Une information d’ailleurs confirmée également par nos confrères d’Afrikdepeche qui dans une publication ce Mercredi 29 Septembre 2021, écrivaient, « De folles rumeurs, à des fins d’intoxication et de calomnie, inondent la toile ces dernières heures, liant les motifs de son arrestation à son statut de directeur général adjoint de GTC. En aucun cas, Dimas Dzikodo n’a été l’adjoint de Ghislain Awaga, ou présenté tel. La société de ce dernier, GTC, existait et était en activité depuis plusieurs mois, avant qu’en février 2021, et lui et le notaire Wilson ne sollicitent Dimas Dzikodo pour faire partie du Conseil d’administration. Raison évoquée, le changement de statut juridique de la société qui migre de Société anonyme simplifiée (SAS) en Société Anonyme (SA). Depuis que Dimas a donné son accord de principe, le processus de migration était lancé, mais le conseil d’administration n’a jamais tenu de réunion, pas une seule. S’en suivra dans la foulée la décision du gouvernement fin mars 2021 d’interdire les activités des structures spécialisées dans la collecte de fonds du public et du trading. Le gros du travail de collecte de fonds du public a été fait par la direction générale de GTC, dont les membres connus, sont libres aujourd’hui de tout mouvement, au moment où Dimas est poussé dans les liens de détention. Dimas se trouve être, d’après toutes nos informations, le seul interpellé du fait de sa qualité de membre du conseil d’administration. Or nous parlons ici d’un conseil d’administration en gestation. Pourquoi, en l’absence de Ghislain Awaga, qui aurait probablement fui le pays, c’est Dimas qui doit répondre directement, alors que dans l’organigramme de la direction générale de GTC, son nom ne figure nulle part ».

Une information qui, de toute évidence, bat en brèche toutes celles qui depuis quelques jours, sur les réseaux sociaux, aux allures du propriétaire de chien qui dans sa volonté de noyer ce carnivore l’accuse de rage, faisaient passer le confrère tantôt pour Directeur général adjoint de GTC, tantôt pour Administrateur délégué. Sacrés justiciers togolais !

Toutefois, au-delà d’un élément qui fait penser à ce que les raisons de cette arrestation peuvent être ailleurs, il nous vient de se demander quel est le degré de responsabilité d’un simple membre d’un Conseil d’Administration d’ailleurs en phase de gestation, au point à le priver de liberté, sans se mettre sur les traces du premier responsable ou promoteur de la société. Si tel doit en être le cas, alors notre justice togolaise est encore plus défaillante que jamais, vu que plusieurs ministres et autres autorités sont membres de conseils d’administration de plusieurs sociétés de la place, certaines de ces structures ont connu des crises de toutes sortes, sans être interpellés parce la mauvaise gestion de la direction générale engage leur responsabilité. Encore sacrés justiciers togolais !

Autre questionnement, c’est de savoir comment dans un souci de faire justice, l’on peut laisser libres tous les membres de la direction générale et s’en prendre exclusivement à un des membres du Conseil d’Administration.
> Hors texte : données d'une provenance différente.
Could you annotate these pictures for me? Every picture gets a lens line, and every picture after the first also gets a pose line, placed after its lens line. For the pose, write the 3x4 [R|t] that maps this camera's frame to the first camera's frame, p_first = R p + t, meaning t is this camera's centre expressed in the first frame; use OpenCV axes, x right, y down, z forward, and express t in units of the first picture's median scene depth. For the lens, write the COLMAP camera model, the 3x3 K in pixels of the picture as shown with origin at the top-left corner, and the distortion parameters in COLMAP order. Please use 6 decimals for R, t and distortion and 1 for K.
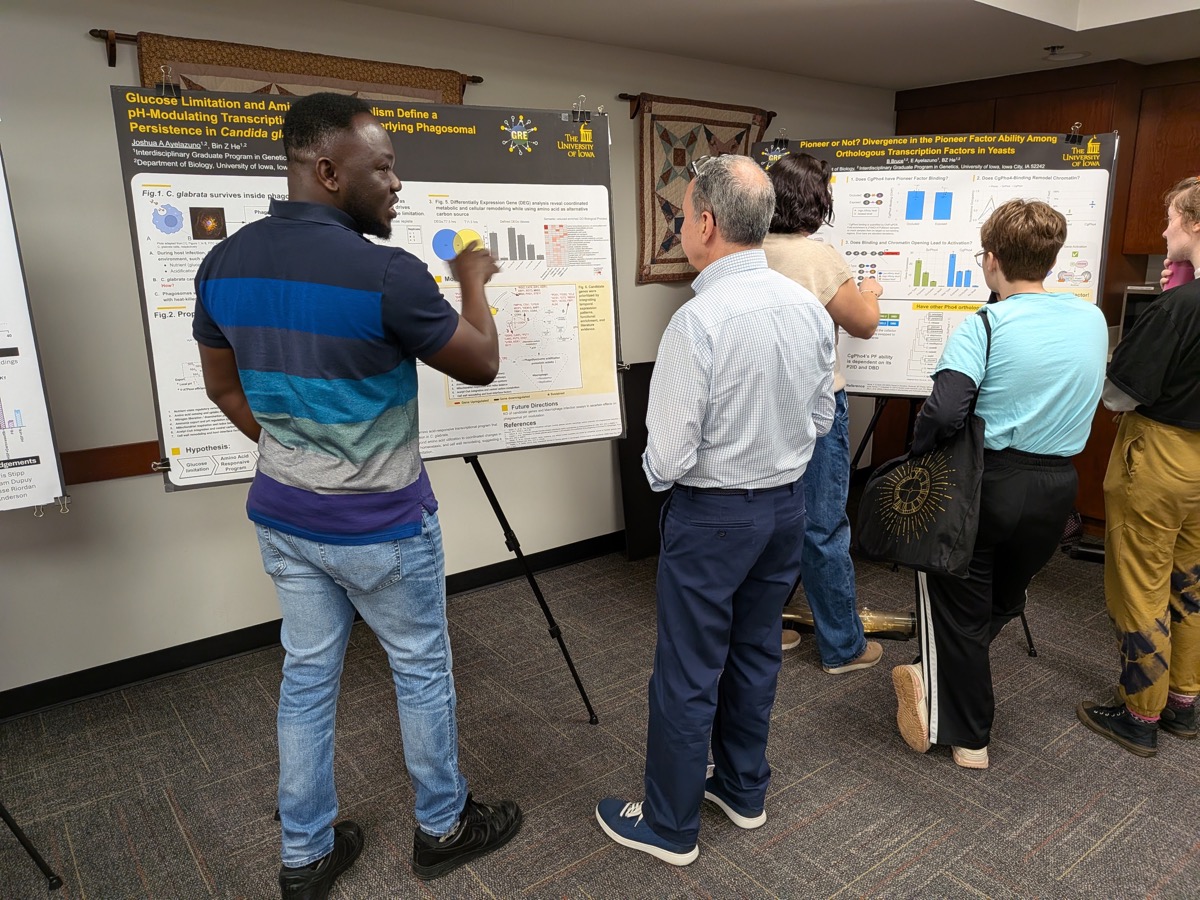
lens RADIAL K [[851.4, 0, 600.0], [0, 851.4, 450.0], [0, 0, 1]] dist [0.079325, -0.103690]
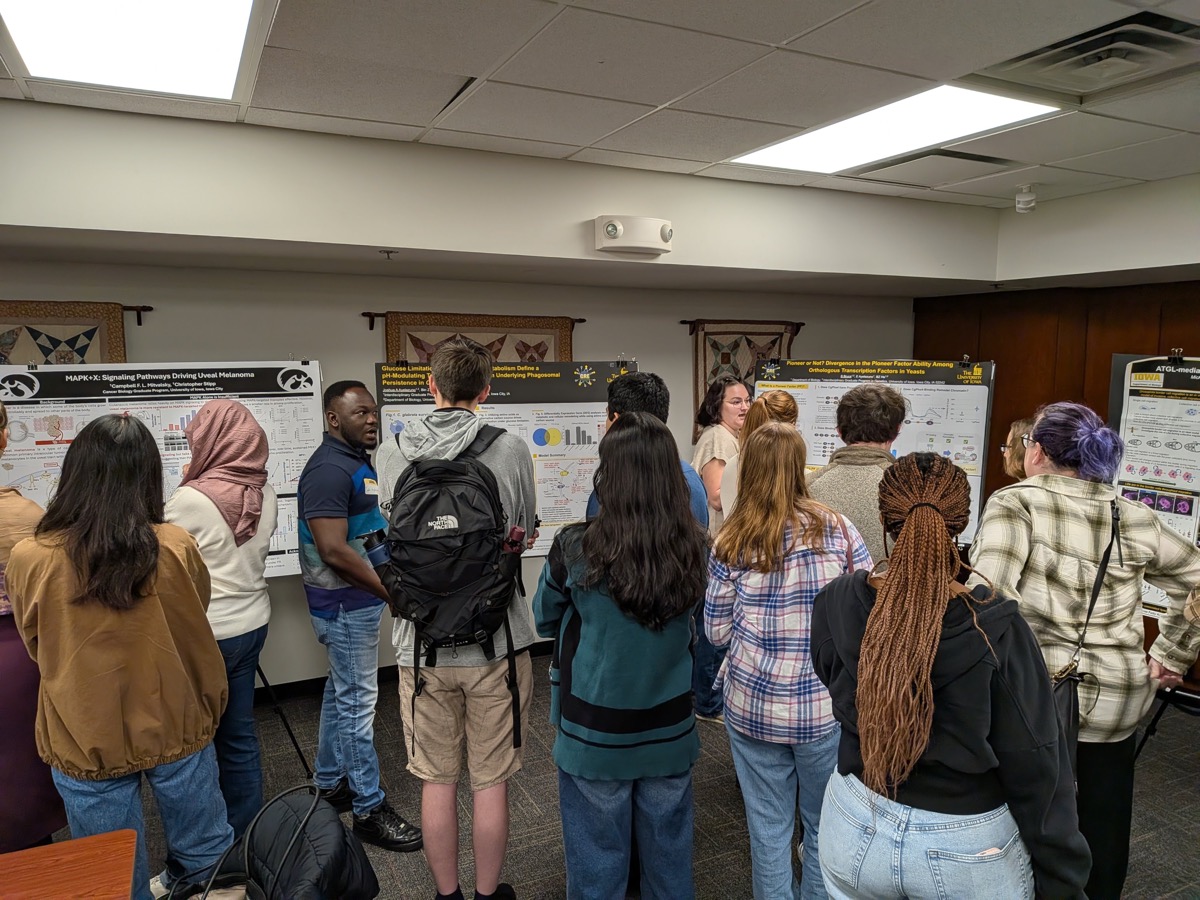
lens RADIAL K [[838.6, 0, 606.6], [0, 838.6, 457.1], [0, 0, 1]] dist [0.083815, -0.096052]
pose [[0.981558, 0.025025, -0.189522, 0.219388], [-0.048549, 0.991524, -0.120516, 0.003417], [0.184899, 0.127494, 0.974452, -0.508724]]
De tout ce qui précède, le pas à franchir pour attester d’une arrestation incompréhensible et injustifiable ou mieux encore à un complot à des fins inavouées n’est aussi difficile que cela, tant la dénonciation des dysfonctionnements au sein de l’appareil judiciaire national auxquels le confrère, en défenseur de la juste cause, s’est laissé aller, ces derniers temps aussi bien par divers canaux dont la presse et les réseaux sociaux, ne plaisait pas forcément à certains.